Ambos jóvenes se aproximaron sonrientes saludándose amistosamente y enseguida Nemenhat se apresuró a coger el cesto que ella transportaba, prosiguiendo juntos el camino.

—Pero ¿qué llevas aquí? —preguntó él con curiosidad al ver lo que pesaba.

—Ruda, mirto, cilantro, granadas, amapolas e higos de sicómoro.

—¿En serio?

Ella asintió sonriente.

—No me digas que todo esto se lo darás para cenar al buen Seneb. ¿O acaso es para ese monstruo insaciable que se hace llamar Min?

Nubet rió con ligereza.

—No es un monstruo insaciable, es adorable. Y todo esto son hierbas y frutos que recojo para hacer potingues.

—Ah sí, ahora recuerdo que tu padre me lo mencionó en alguna ocasión. Y por lo que cuenta, creo que haces una misión encomiable.

—Ya conoces a mi padre lo exagerado que es. Pero dime, ¿qué haces por aquí tan lejos de tus muelles? Eres la última persona que hubiera esperado encontrar.

—Y en verdad que ha sido casualidad, pues hacía dos años que no venía por este lugar; antes gustaba de hacerlo siempre que podía. Me sentaba justo en la linde del palmeral con el desierto desde donde hay una buena vista.

—Comprendo, según dice mi padre te pasas el día entero trabajando en el puerto.

—Sí, y el bueno de Seneb me lo recrimina a veces; ya sabes que no le gustan mucho ese tipo de trabajos. Él quisiera que fuera carpintero, como mi padre.

—Conmigo pasa lo mismo, siempre lamentándose de esto o de aquello. Yo creo que se está haciendo algo viejo.

Nemenhat rió con suavidad.

—Es un buen hombre. ¡Si todos los hombres fueran como él!

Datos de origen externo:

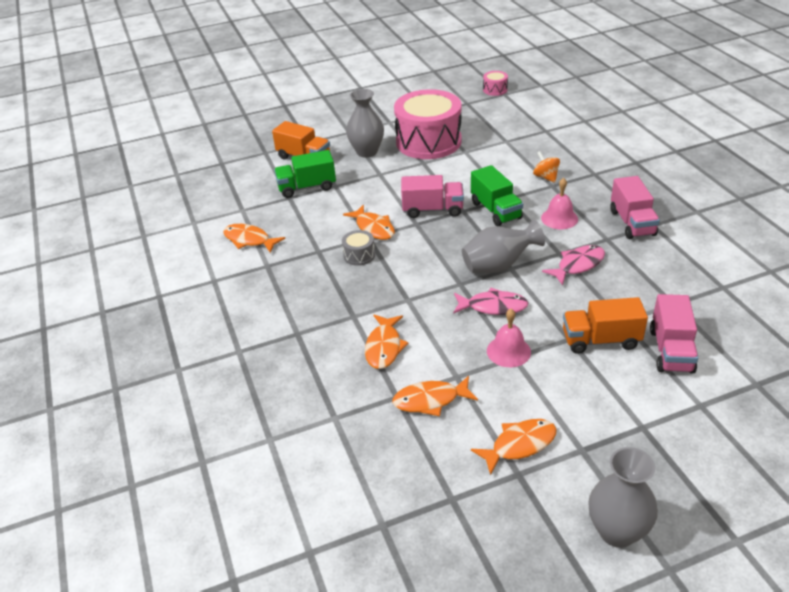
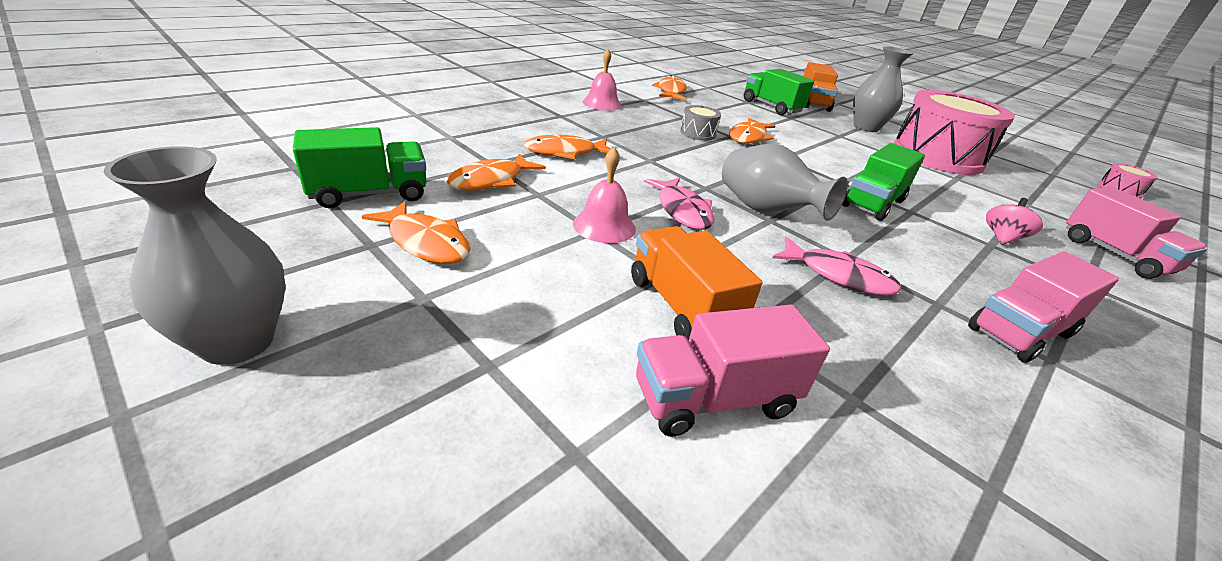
camera: 60 degrees right, 5 degrees down
orange fish [392,376,478,416] -> orange fish turned 105 degrees counterclockwise [447,153,546,191]
pink truck [401,175,464,218] -> pink truck moved to [1066,187,1207,279]
orange spinning top [533,151,560,183] -> pink spinning top [986,198,1043,245]
pink bell [541,178,578,229] -> pink bell moved to [582,49,622,111]
none -> green truck [293,127,427,208]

Continuaron caminando en silencio durante un rato, en el cual Nubet le observó con disimulo. Le encontraba muy cambiado desde la última vez que le vio. Poco quedaba ya en él de los suaves rasgos de la pubertad pues ahora los trazos de su cara eran los de un hombre; líneas rotundas que le daban un aspecto atractivo y muy varonil. Además continuaba teniendo ese aire misterioso que a Nubet siempre le había parecido seductor. Volvió a mirarle con discreción mientras él caminaba con el cesto sujeto con una mano sobre la cabeza. Le pareció un joven alto y esbelto, con unos hombros anchos y desarrollados que relucían por efecto del sudor bajo los rayos del sol vespertino.